*Activities*
1. Summarize the passage on PCOS in two sentences.
2. Reproduce the part of the PCOS passage that begins at the words "PCOS is caused" and stops after "get out of.".
───── Given passage ─────

            PCOS is caused mostly by a hormonal imbalance. The ovaries produce more male hormones than they should which affects the production of eggs and leads to the production of lots of little cysts all over the ovaries. PCOS also has an element of insulin resistance. Women who have the syndrome have an excess of insulin which increases the production of the male hormones, causing all of the symptoms. This is also what makes it difficult for women with PCOS to lose weight because their bodies cannot process sugars and starches properly. The increased weight, however, also makes the symptoms worse creating a kind of vicious cycle which is difficult to get out of.
───── Listed records ─────
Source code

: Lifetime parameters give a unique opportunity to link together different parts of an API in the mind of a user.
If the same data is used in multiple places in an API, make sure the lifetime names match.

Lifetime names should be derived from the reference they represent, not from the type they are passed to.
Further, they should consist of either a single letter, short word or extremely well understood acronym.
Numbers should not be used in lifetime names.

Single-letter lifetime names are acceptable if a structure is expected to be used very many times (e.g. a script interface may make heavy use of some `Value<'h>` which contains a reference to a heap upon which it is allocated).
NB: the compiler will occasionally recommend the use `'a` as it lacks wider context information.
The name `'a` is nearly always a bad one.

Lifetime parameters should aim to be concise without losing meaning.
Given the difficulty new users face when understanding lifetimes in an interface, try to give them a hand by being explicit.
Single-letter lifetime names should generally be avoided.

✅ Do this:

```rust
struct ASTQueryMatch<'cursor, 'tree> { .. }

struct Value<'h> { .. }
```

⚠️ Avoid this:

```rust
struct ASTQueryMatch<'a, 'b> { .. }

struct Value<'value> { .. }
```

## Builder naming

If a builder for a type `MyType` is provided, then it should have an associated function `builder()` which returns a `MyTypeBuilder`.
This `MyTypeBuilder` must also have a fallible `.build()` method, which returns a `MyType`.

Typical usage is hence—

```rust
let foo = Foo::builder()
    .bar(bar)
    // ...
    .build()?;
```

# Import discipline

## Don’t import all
─────
*Solutions*
1. PCOS is caused mostly by a hormonal imbalance in which the ovaries produce too many male hormones, which disrupts egg production and leads to many small cysts, and the excess insulin from insulin resistance drives those hormones higher still. Because the body cannot process sugars and starches properly, losing weight is difficult, and the added weight worsens the symptoms in a vicious cycle.

2.
PCOS is caused mostly by a hormonal imbalance. The ovaries produce more male hormones than they should which affects the production of eggs and leads to the production of lots of little cysts all over the ovaries. PCOS also has an element of insulin resistance. Women who have the syndrome have an excess of insulin which increases the production of the male hormones, causing all of the symptoms. This is also what makes it difficult for women with PCOS to lose weight because their bodies cannot process sugars and starches properly. The increased weight, however, also makes the symptoms worse creating a kind of vicious cycle which is difficult to get out of.